-- SOURCE TEXT --
★ ★ ★ ★
# The end of hierarchy?



## Harris (Jan 30, 2006)

Because I work in an (some would say overly) academic/intellectual environement among people who very likely think far too much (and hard) about lots of organizatand/or business related matters, I enjoy the privilege of engaging in lots of discussions about power, authority, leadership, and how organizations respond to certain people who have earned (or been elected or promoted to) positions of authority.

Postmodernism means a lot of different things to a lot of different people. Granted. But at least one of character traits of the postmodern era is a skepticism about (and opposition or resistance to) hierarchy. These days, if you don't like what somebody has told you to do, you can easily challenge it. If you don't like what someone else has said or done, you can easily challenge it. The privilege of free speech, I guess. Gone are the days when this was heard daily: "What he says is right simply because he's the boss. Because he holds the position he holds, we don't question his authority. Period."

I can't think of a long-standing hierarchy and/or hierarchical institution/organization that's not come under attack for being just that: hierarchical. The Roman Catholic Church has not escaped criticism, nor has IBM or the Armed Forces. Whether one sees this as problematic (even tragic) or beneficial, it's a fact. Did this process of challenging leaders who hold power within hierarchies begin in the 1960s? Certainly not. Long before peaceniks challenged the Johnson and Nixon administrations, Martin Luther nailed 95 theses on a door and a group of "Founding Fathers" declared their independence of England.

Still, hierarchies have taken hit after hit after hit in recent years, and I wonder, for all the praises that Baby Boomers sing of "challenging 'the man'" and and wanna-be revolutionaries speak of "fighting the powers that be", is there reason to lament the slow death of hierarchy? In this day of Microsoft-inspired "flat" organizational structures, is there reason to grieve the loss of the IBM of old--the "organization man" who proudly spoke of himself as a "company man" who eagerly and happily answers to the commands of his "boss"?
★ ★ ★ ★
-- WHAT TO WORK ON --
Which three organizations does the forum post on hierarchy name as not having escaped criticism? The listing plays no part in the work.
★ ★ ★ ★
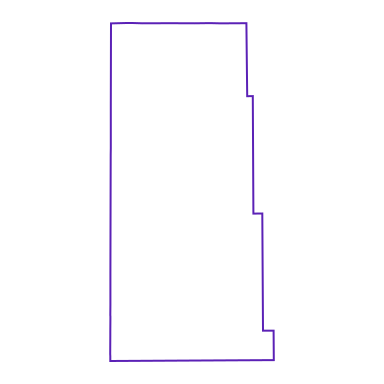 Sioux, Nebraska, United States of America (Albers equal-area conic projection)
{"feature_id": "52423323B6299370365207", "entity_name": "Sioux", "entity_type": "district", "adm_level": 2, "iso_a3": "USA", "parent_name": "United States of America", "parent_adm1": "Nebraska", "projection": "albers", "projection_center": [-103.851, 42.502], "detail": "fine", "context": "isolated", "style": "outline", "palette": "violet", "viewbox_px": 384, "rotation_deg": 0, "n_neighbors": 0, "source": "geoboundaries", "source_scale": "gbopen_adm2", "svg_char_len": 604}
<svg xmlns="http://www.w3.org/2000/svg" viewBox="0 0 384 384"><path d="M110.7,154.8L110.7,155.1L110.6,192.6L110.4,274.3L110.4,277.1L110.4,304.0L110.4,305.2L110.3,315.2L110.4,316.3L110.4,319.3L110.3,331.4L110.3,336.2L110.2,354.2L110.3,356.0L110.3,361.0L273.8,360.1L273.6,330.7L263.0,330.7L262.3,213.5L253.4,213.6L252.8,96.1L247.2,96.2L246.4,23.2L246.2,23.2L228.8,23.3L228.6,23.3L218.4,23.3L209.9,23.1L194.5,23.3L170.1,23.2L169.7,23.2L142.6,23.3L132.4,23.0L126.3,23.0L111.0,23.4L110.8,106.5L110.8,108.1L110.8,141.8L110.8,147.3L110.8,148.3L110.7,154.8Z" fill="none" stroke="#5b21b6" stroke-width="2"/></svg>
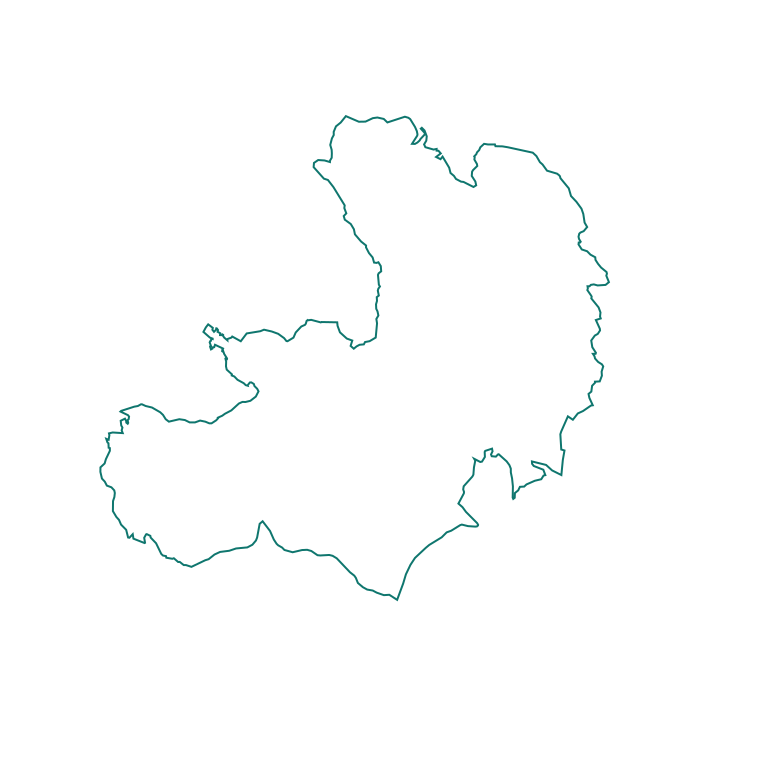 outline of Recea-Cristur, Cluj, Romania, rotated 216°
{"feature_id": "2599482B27327294293574", "entity_name": "Recea-Cristur", "entity_type": "district", "adm_level": 2, "iso_a3": "ROU", "parent_name": "Romania", "parent_adm1": "Cluj", "projection": "natural_earth1", "projection_center": [23.552, 47.116], "detail": "fine", "context": "isolated", "style": "outline", "palette": "teal", "viewbox_px": 768, "rotation_deg": 216, "n_neighbors": 0, "source": "geoboundaries", "source_scale": "gbopen_adm2", "svg_char_len": 6166}
<svg xmlns="http://www.w3.org/2000/svg" viewBox="0 0 768 768"><g transform="rotate(216 384 384)"><path d="M568.4,518.1L553.3,514.8L549.3,516.1L540.7,513.6L520.8,505.4L519.5,503.0L514.8,499.9L515.3,496.2L512.3,493.9L504.9,493.9L499.3,491.5L495.5,488.0L486.3,485.8L479.9,485.5L478.9,484.0L473.1,481.1L467.6,479.7L463.4,476.4L461.2,477.6L460.1,479.2L455.9,477.5L452.5,473.5L453.4,470.4L453.0,468.7L446.5,461.3L444.6,460.5L444.6,457.8L443.9,455.9L440.2,452.5L440.9,450.0L438.5,447.1L437.3,443.8L434.5,440.3L431.9,438.9L428.8,436.1L428.4,432.1L425.3,429.0L418.0,416.7L420.8,410.2L424.0,406.8L423.6,404.2L426.8,401.4L428.3,398.3L429.2,394.8L433.4,395.2L435.2,400.5L440.8,398.9L450.0,399.9L455.8,403.8L458.1,406.4L471.0,397.4L471.3,396.7L480.6,393.1L483.1,390.7L483.1,391.7L483.7,389.6L482.7,386.8L482.7,385.4L484.7,381.9L485.7,373.8L484.5,368.3L487.2,361.9L488.2,361.4L491.8,362.4L499.1,362.4L505.7,360.5L513.0,357.4L515.1,354.0L524.8,344.2L525.0,334.4L534.7,333.2L534.7,331.9L537.2,328.2L536.4,327.3L540.5,327.6L542.4,328.3L543.0,329.2L544.0,329.1L543.8,328.3L545.4,327.2L546.4,328.8L549.3,328.4L550.0,330.1L551.9,330.7L552.4,330.5L551.8,328.9L552.2,326.3L554.7,327.0L555.5,328.8L561.3,328.9L561.4,325.1L560.7,320.0L552.1,319.2L549.3,320.0L549.0,319.6L550.3,319.0L549.4,317.2L549.8,316.5L549.5,315.2L546.1,312.9L546.8,312.5L546.7,312.0L544.3,310.3L543.6,311.9L544.6,313.5L543.9,313.1L543.0,314.0L543.8,316.4L535.0,318.1L534.8,317.2L533.8,316.4L534.7,316.3L534.2,315.4L532.5,315.5L531.0,314.4L526.0,312.4L525.8,312.0L527.2,311.9L527.3,311.4L524.9,309.4L522.2,305.4L519.7,303.2L512.7,302.4L512.2,301.4L509.5,302.1L505.0,301.3L498.0,302.2L495.2,301.8L493.3,302.5L493.6,302.7L493.4,306.4L492.3,307.3L489.3,307.5L487.6,306.2L483.8,305.6L481.2,304.3L480.3,298.5L482.2,291.9L485.5,288.0L488.0,286.3L489.9,283.0L492.0,272.9L495.2,266.4L496.2,263.3L498.6,259.1L498.1,258.8L498.4,256.0L500.4,250.8L502.2,249.5L506.4,248.5L511.3,246.3L514.3,241.9L518.7,238.7L523.9,237.8L528.9,235.2L535.9,227.1L539.9,227.2L544.6,229.1L548.4,229.6L557.9,228.6L563.9,226.1L567.9,225.3L568.7,224.7L570.2,221.5L572.7,218.9L580.8,207.8L581.0,206.8L572.8,208.3L571.1,207.8L569.9,205.4L570.2,204.0L568.1,202.2L568.0,201.2L569.8,201.3L570.8,202.5L573.2,203.7L575.4,199.5L572.2,196.0L570.0,195.0L569.0,192.3L566.5,190.7L575.0,185.3L577.5,182.4L576.1,181.2L574.0,177.0L576.5,176.4L573.4,174.2L572.1,174.1L569.3,170.6L568.1,171.0L566.5,168.8L564.8,159.7L563.3,155.5L564.4,149.9L561.8,146.2L556.6,141.7L552.5,140.9L548.5,138.9L543.8,140.2L539.7,139.4L537.7,137.6L535.7,134.1L534.4,130.0L528.6,121.8L522.3,119.1L518.5,118.3L514.1,115.7L506.9,114.5L500.8,109.4L499.6,110.0L499.0,114.8L495.8,111.6L484.2,114.6L484.0,115.1L487.6,118.6L488.1,122.5L487.7,123.1L483.8,123.8L482.5,122.6L474.8,121.2L464.3,115.6L462.0,115.3L459.2,116.6L458.0,115.5L452.5,118.2L451.6,119.5L445.9,119.0L444.7,120.0L439.6,119.8L437.8,121.1L432.3,122.9L425.0,136.4L422.9,139.2L420.9,146.4L417.9,151.8L411.2,158.1L407.0,164.0L398.5,171.5L396.0,176.6L395.6,182.1L396.4,185.2L402.4,197.8L401.5,201.6L389.8,198.1L381.7,193.4L377.0,191.6L374.8,191.3L370.3,191.8L367.0,191.2L359.0,194.2L352.7,201.5L348.7,204.7L344.6,206.2L337.2,206.4L334.8,207.8L327.8,213.5L324.6,214.8L319.8,215.2L300.9,211.7L295.4,211.5L292.8,210.6L288.2,207.7L281.7,207.2L276.8,207.8L271.7,210.3L267.3,210.9L260.0,213.1L255.8,216.6L246.5,217.1L251.2,233.8L254.4,242.9L256.3,253.2L256.7,261.5L253.9,276.0L252.8,280.4L247.2,293.9L246.1,300.8L243.4,304.8L239.4,314.6L238.4,316.0L232.5,318.4L226.3,322.3L225.1,323.4L224.8,324.8L225.1,325.4L226.9,326.2L242.5,328.7L248.1,330.5L253.5,331.0L255.1,342.4L255.8,343.7L258.0,345.3L259.4,348.1L258.1,361.1L258.4,363.2L262.2,369.4L265.1,375.6L267.1,376.5L260.3,377.5L259.1,378.8L259.5,384.3L262.6,388.2L262.8,389.4L258.6,395.2L256.6,393.3L256.0,389.9L254.4,388.9L250.8,391.0L250.4,394.0L249.9,394.6L239.3,393.5L234.9,392.1L231.7,390.1L229.4,387.0L224.9,382.9L219.5,376.9L213.1,367.7L211.9,367.0L211.4,368.8L214.0,372.7L212.9,376.8L213.6,380.7L210.3,383.4L209.7,386.5L205.1,394.4L200.8,399.4L201.1,403.7L199.9,405.1L204.7,408.3L214.7,405.7L217.3,406.5L218.8,408.3L205.3,413.8L197.2,412.9L187.0,414.6L194.7,427.7L198.9,436.3L202.1,435.2L211.8,447.0L212.7,449.7L216.2,465.9L210.2,466.1L209.9,474.1L207.1,479.1L203.9,488.2L202.6,489.5L209.7,493.5L212.7,496.2L211.8,499.7L214.6,504.9L214.0,509.1L214.7,509.9L211.0,512.9L212.6,518.8L215.2,521.9L217.0,527.1L219.3,528.0L223.7,527.7L228.3,528.7L229.9,530.1L232.7,531.2L230.6,532.8L230.9,533.8L237.1,536.2L241.9,541.0L241.9,547.1L240.5,550.2L240.7,554.3L241.9,555.6L250.2,560.3L247.2,564.4L248.9,565.6L250.9,569.1L255.4,572.1L266.6,575.1L267.3,576.7L268.2,577.2L274.7,579.5L275.3,581.2L276.8,582.7L275.2,583.8L274.9,585.8L272.8,587.9L269.1,589.3L263.0,594.4L261.9,598.6L267.8,602.3L268.5,604.3L269.8,605.4L276.8,605.8L281.4,607.0L285.8,608.7L287.6,610.7L293.0,610.0L297.7,610.8L303.1,609.1L308.7,611.3L309.6,612.9L308.6,613.6L308.5,614.7L311.5,616.0L313.2,617.5L314.4,620.4L314.1,622.0L312.3,625.0L311.9,630.4L316.6,632.5L322.7,638.7L327.3,641.9L335.4,644.5L343.2,646.0L349.5,650.9L362.2,654.2L363.8,655.5L365.1,655.8L367.6,655.9L377.5,652.4L384.8,654.8L388.2,655.1L394.7,658.0L399.6,658.6L423.0,648.3L427.8,645.9L433.6,641.9L435.1,643.0L440.5,639.0L444.2,637.1L445.2,632.1L444.5,629.2L444.9,626.1L444.4,624.1L444.8,621.2L444.0,620.9L442.8,618.7L438.1,616.6L436.7,615.2L437.7,609.3L437.5,607.5L435.3,603.9L429.1,601.5L426.2,598.9L427.4,596.0L438.5,594.2L440.6,593.0L446.3,592.2L449.8,593.5L454.2,593.8L458.4,597.3L470.3,602.4L470.4,599.1L475.3,598.3L473.6,603.9L477.0,604.7L478.6,603.7L479.6,605.1L481.7,602.8L489.7,599.9L492.4,601.4L492.8,605.7L495.0,609.5L500.2,612.9L504.0,613.5L504.3,612.2L498.5,611.0L498.0,610.5L497.8,609.3L498.5,603.5L498.3,602.0L498.9,599.0L500.1,596.4L502.5,594.8L503.1,604.5L503.7,605.7L506.1,607.9L510.0,610.2L518.5,613.7L520.8,613.7L524.2,612.5L535.0,597.6L540.0,598.3L546.0,595.7L549.3,592.5L553.2,585.4L558.5,581.4L572.3,578.3L572.7,570.1L574.3,564.2L572.9,558.4L571.0,555.9L570.5,552.1L568.0,545.8L564.0,542.7L561.8,540.0L559.3,536.3L559.0,533.0L558.2,531.8L563.5,529.9L568.9,526.5L570.6,521.7L568.4,518.1Z" fill="none" stroke="#0f766e" stroke-width="2"/></g></svg>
★ ★ ★ ★
-- WRITTEN SOLUTION --
The Roman Catholic Church, IBM, and the Armed Forces.